The jabs you came for
Ramiro Blanco is a man who:
thinks community management is hard,
but is literally doing it 3-4 times a week like a responsible little philosopher elf.avoids big posts because he’s afraid of being buried,
while writing comments that are actually worth digging up.wants collaboration,
but is offering people thoughtful writing instead of “mutual growth opportunities,”
which is deeply offensive to anyone who worships metrics.
He is the only person I know who can:
call scooters “abhorrent creatures,”
romanticize ham and cheese like it’s sacred ritual,
and still somehow end up making you believe humans might be salvageable.
Why he deserves readers.
Ramiro does something a lot of writers say they do and almost none actually pull off:
He takes the small stuff toothbrushes, coffee, bike lanes, music, awkward interactions, and connects it to structural forces without turning it into:
academic sludge,
hot-take nonsense,
or performative despair.
His work is readable, funny, grounded, and it makes you notice your life again.
And that’s the point.
Because I’m not a monster.
Ramiro, your writing is solid. More than solid. It’s sharp, alive, observant, and it has that rare combination of humor, clarity, and actual thinking.

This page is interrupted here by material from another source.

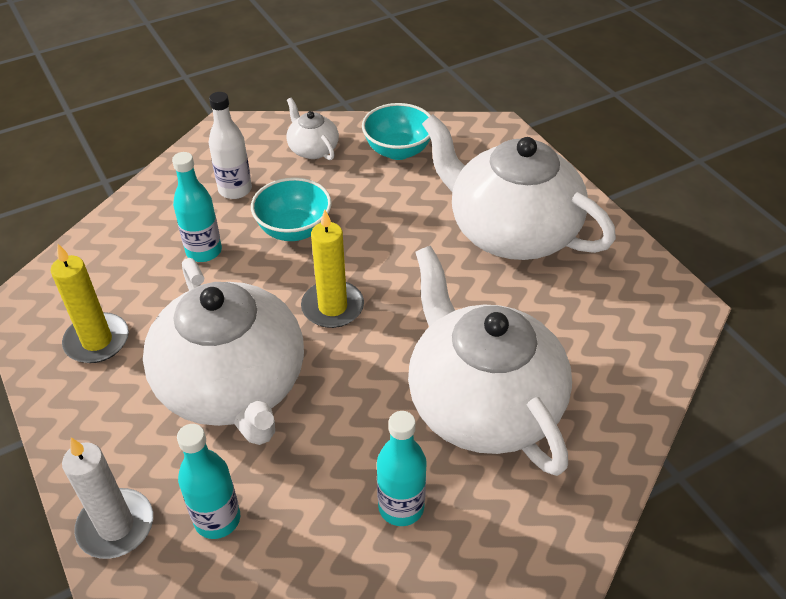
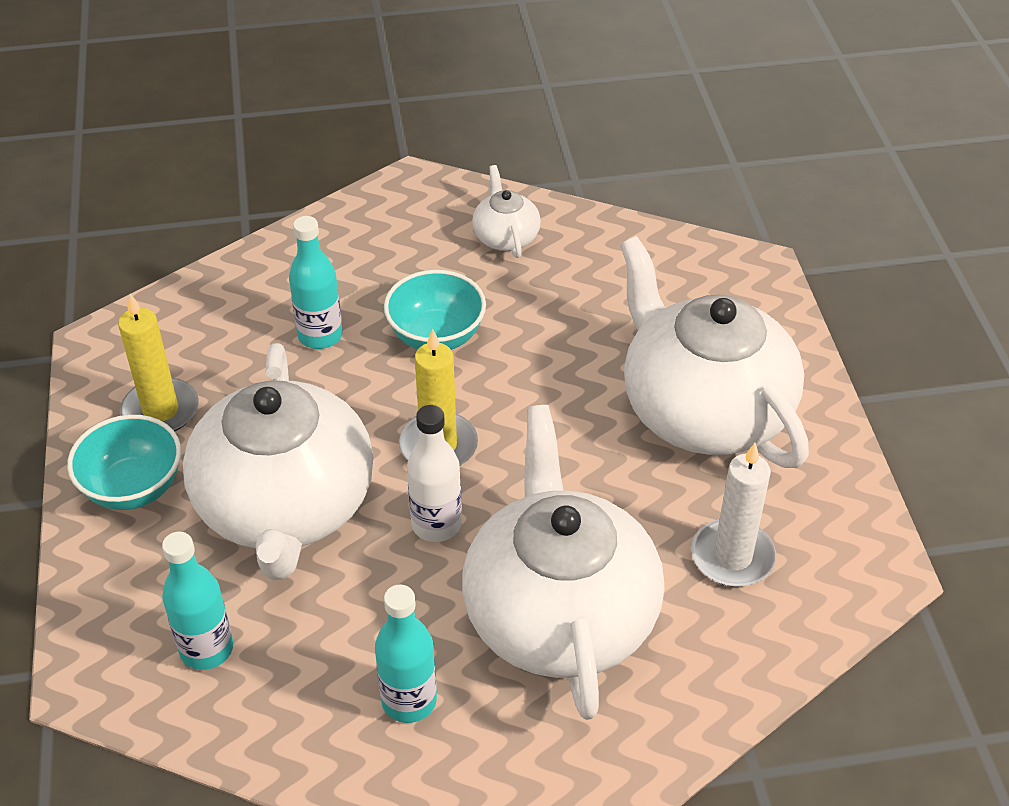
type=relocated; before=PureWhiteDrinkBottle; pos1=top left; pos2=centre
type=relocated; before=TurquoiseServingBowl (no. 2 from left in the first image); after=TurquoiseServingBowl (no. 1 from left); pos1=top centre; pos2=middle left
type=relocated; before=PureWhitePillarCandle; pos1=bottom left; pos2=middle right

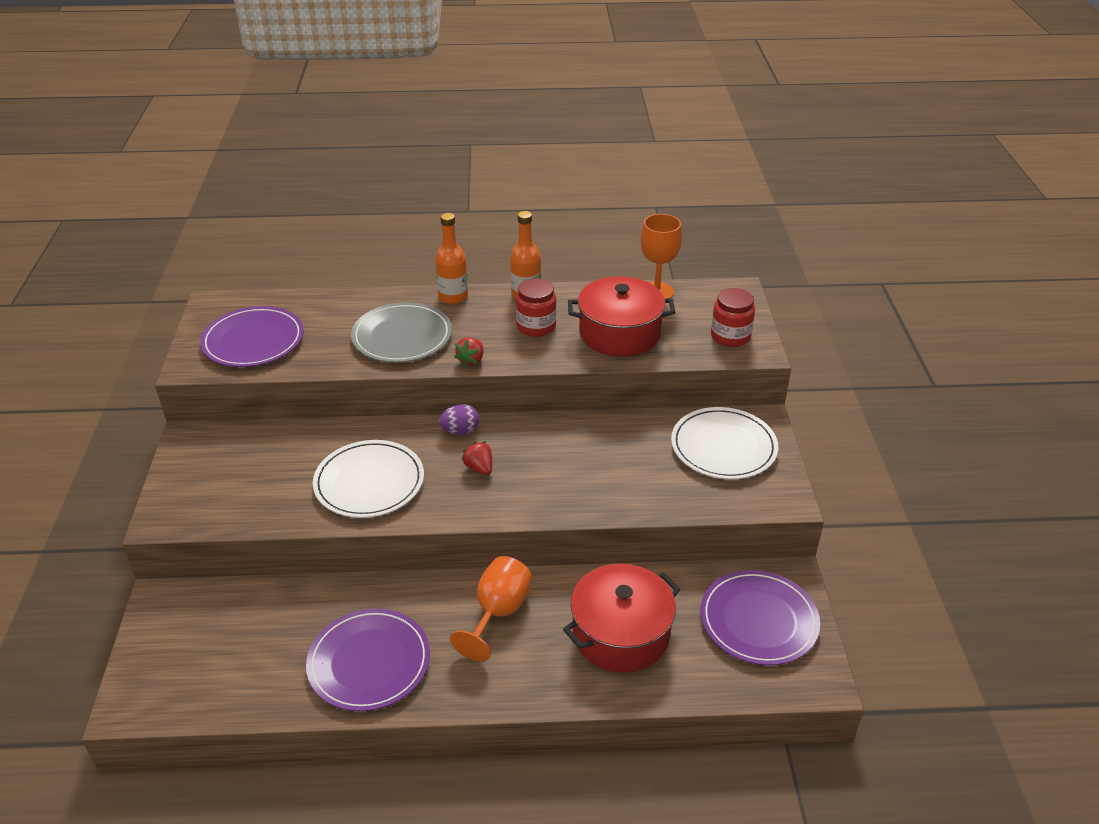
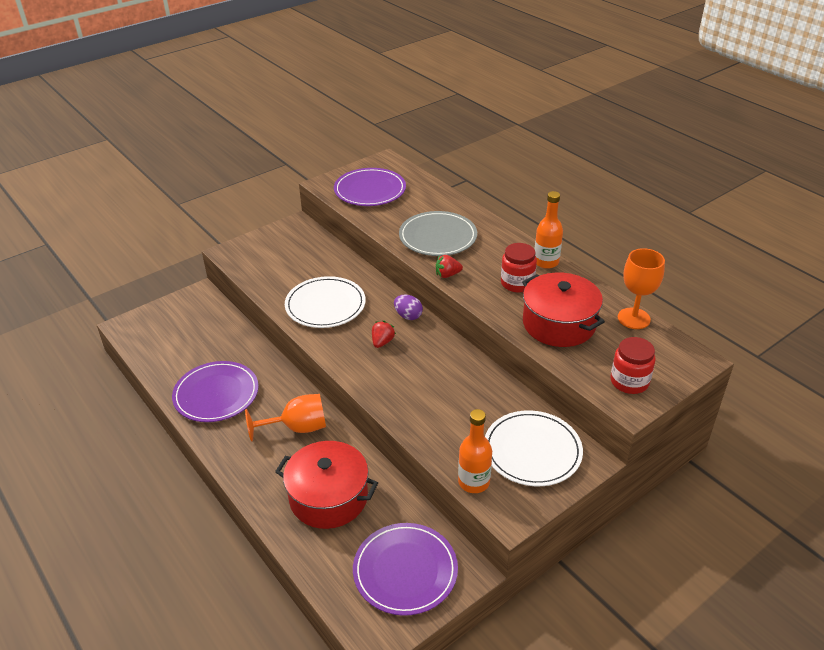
type=relocated; before=OrangeDrinkBottle (no. 1 from left); pos1=top centre; pos2=bottom centre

Your problem isn’t the work.
It’s that the internet rewards loudness, and you’re over here doing elegant, quiet demolition.
Keep going. Keep compounding. Your readers are out there, they’re just stuck in the wrong feed, brushing their teeth for 1:59 and thinking they’re failures.

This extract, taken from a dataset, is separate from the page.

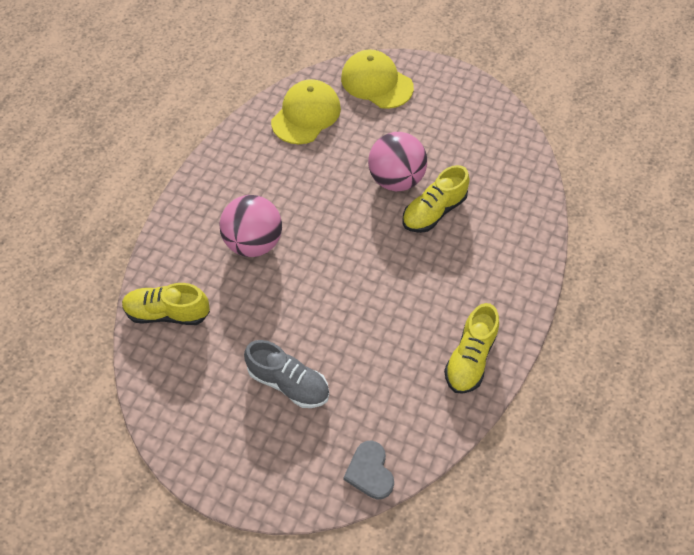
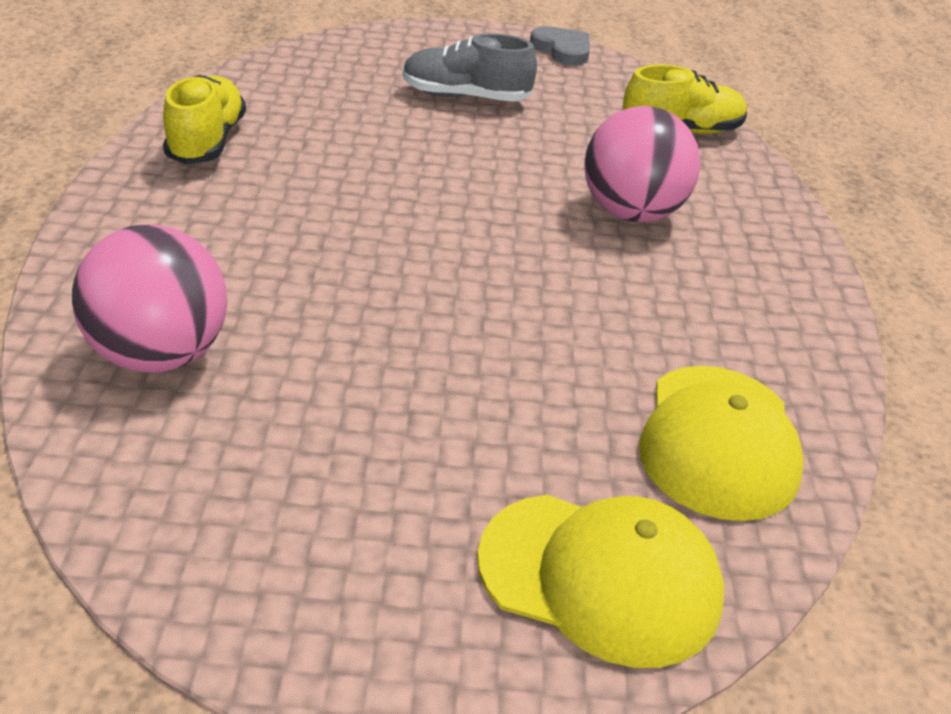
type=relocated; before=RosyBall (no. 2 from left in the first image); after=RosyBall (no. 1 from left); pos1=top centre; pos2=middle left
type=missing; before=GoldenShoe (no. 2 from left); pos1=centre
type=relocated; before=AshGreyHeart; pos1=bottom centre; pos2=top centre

And if you’ve ever felt the world get weirder for no reason,
you’re his target audience.
Thank you, truly♥️
Every like, comment, share, and restack you give to the creators featured here actually moves the needle for them and that’s the whole point of this project.
If you’ve been enjoying these spotlights, go explore the Roast for Relief Directory to discover more wildly talented writers who deserve more eyes on their work.
And if you’re a creator who’d like to be roasted, spotlighted, or gently thrown into the algorithmic sunlight, feel free to message me.
This is a community thing. We grow better when we grow together.



@The New Unhinged
I’ve read everything you’ve published here on Substack. I’m not going to say I agree with everything you've written, but your writing, especially style-wise and in your analogies, is nothing short of fucking brilliant!
Thank you for roasting Ramiro and for articulating what many of us admire in his writing: the humor, the smart yet often overlooked connections, and—if I may add—the gentle, moving nostalgia in some of his pieces. He’s a must-read for those of us tired of dense, opinion-heavy content; someone who invites us to reflect on our own lives and dares to connect our small, personal universe to wider quotidian phenomena.